Equipment was restricted by international sanctions. “Getting that sorted out was a big challenge,” says Hammond. He and his colleagues had originally hoped to measure Earth’s conductivity with magnetotellurics. The method uses measurements of time-varying magnetic and electric fields to deduce the state of the subsurface, since molten rock conducts better than solid rock. But the UK government denied permission because the instruments are considered to be dual use—that is, to have military purposes. The team compensated by extending the period of seismological imaging. “We hope that will allow us to achieve our objectives with seismology alone, instead of with seismology and conductivity,” Hammond says.
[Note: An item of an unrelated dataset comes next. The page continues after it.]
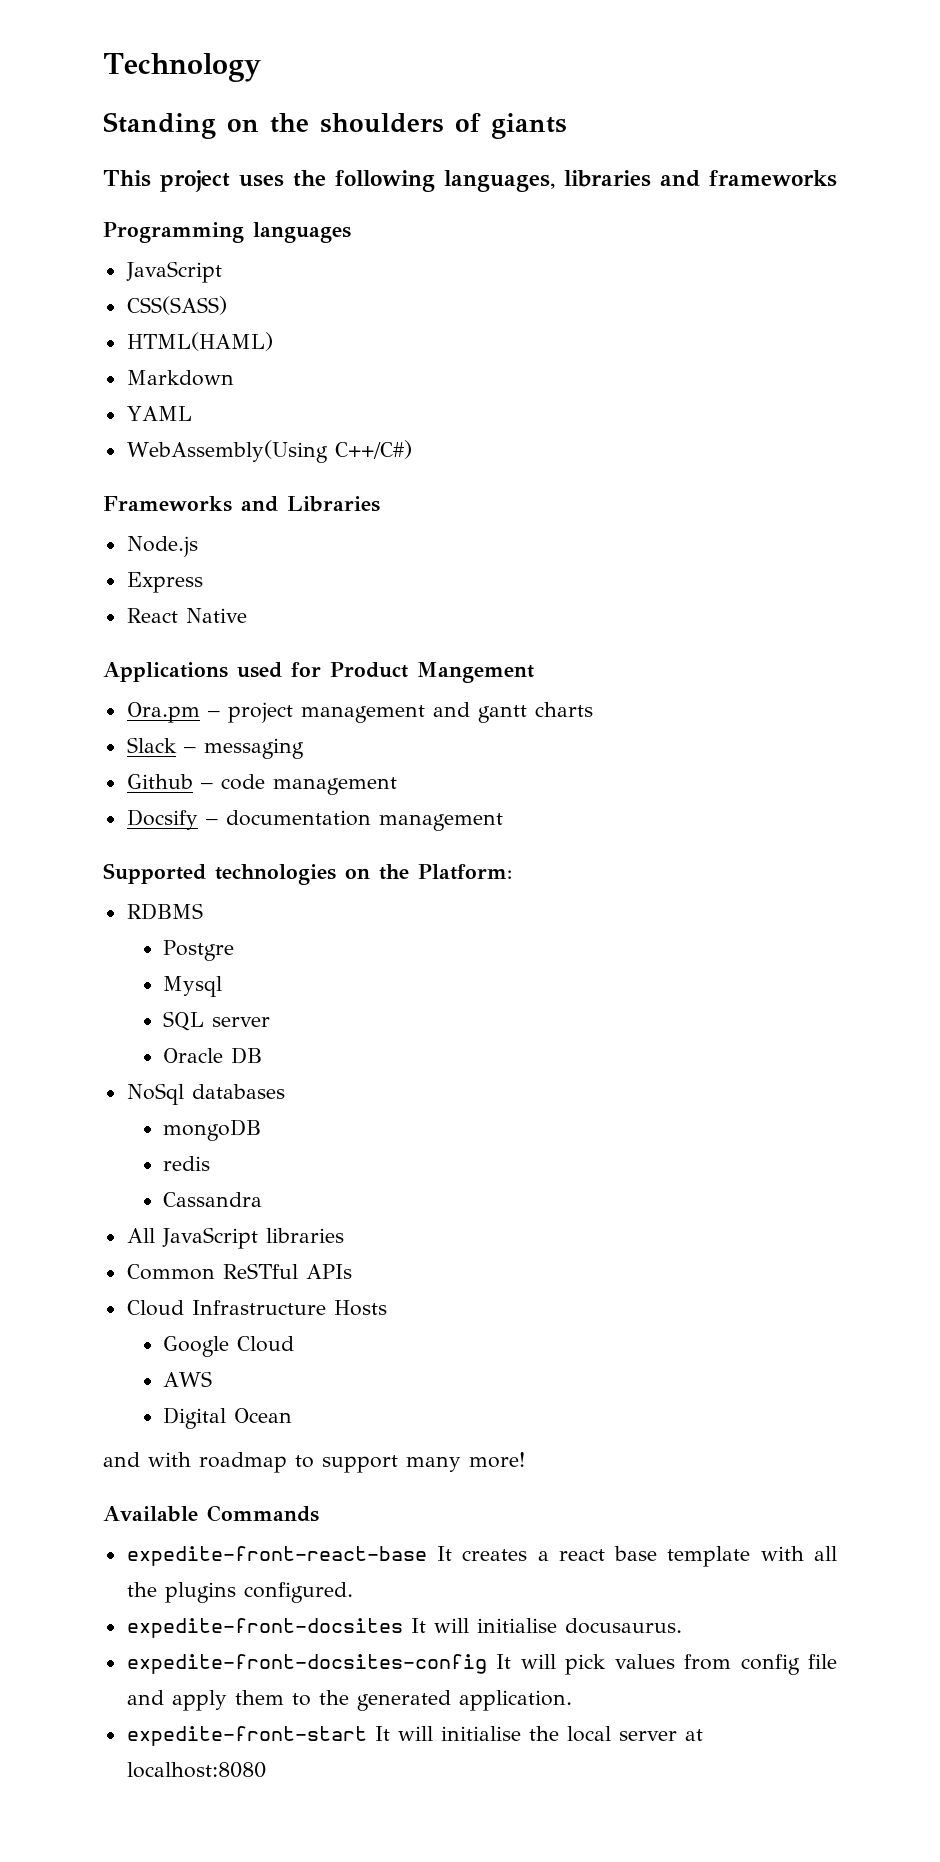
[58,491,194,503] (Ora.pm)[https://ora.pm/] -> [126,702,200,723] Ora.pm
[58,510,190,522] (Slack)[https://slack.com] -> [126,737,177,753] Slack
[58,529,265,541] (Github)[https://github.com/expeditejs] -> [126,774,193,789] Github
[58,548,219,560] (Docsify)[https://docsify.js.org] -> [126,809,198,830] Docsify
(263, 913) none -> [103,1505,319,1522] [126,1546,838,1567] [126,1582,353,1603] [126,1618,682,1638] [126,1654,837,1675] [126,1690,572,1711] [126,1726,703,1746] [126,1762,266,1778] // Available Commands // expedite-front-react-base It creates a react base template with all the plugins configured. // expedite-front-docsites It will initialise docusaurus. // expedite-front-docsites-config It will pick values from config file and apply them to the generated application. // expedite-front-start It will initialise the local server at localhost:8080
Delays in obtaining the export license for the seismometers held up their installation by a year.

Given the differences in the cultures, Hammond says, “one of the most exciting outcomes was how much trust we have built up.” He and Oppenheimer were helped by their previous experience in Eritrea. Hammond lists some guidelines for successful cross-cultural scientific collaborations, with the most important being to have clear and realistic scientific objectives. And, he says, open communication, enthusiasm, and flexibility in dealing with inevitable challenges and changes in plans are key to building trust. So far, Hammond has visited North Korea seven times, and last spring three members of the North Korean team spent several weeks in the UK participating in the analysis of the seismological data.

The collaboration’s first publications were expected imminently as Physics Today went to press; about a dozen North Koreans and a half dozen Westerners are coauthors. Now, says Hammond, “we are looking for funds to build on what was a relatively small project.” The three intertwined objectives researchers still want to address, he says, are the history of the volcano, why it is where it is, and how hazardous it is.

In addition, says Oppenheimer, “James [Hammond] and I also work with Chinese scientists, and we’d like to facilitate the Chinese and North Koreans working together.” Until now, research on Mt. Paektu on the North Korean side and research on the Chinese side have been largely disconnected.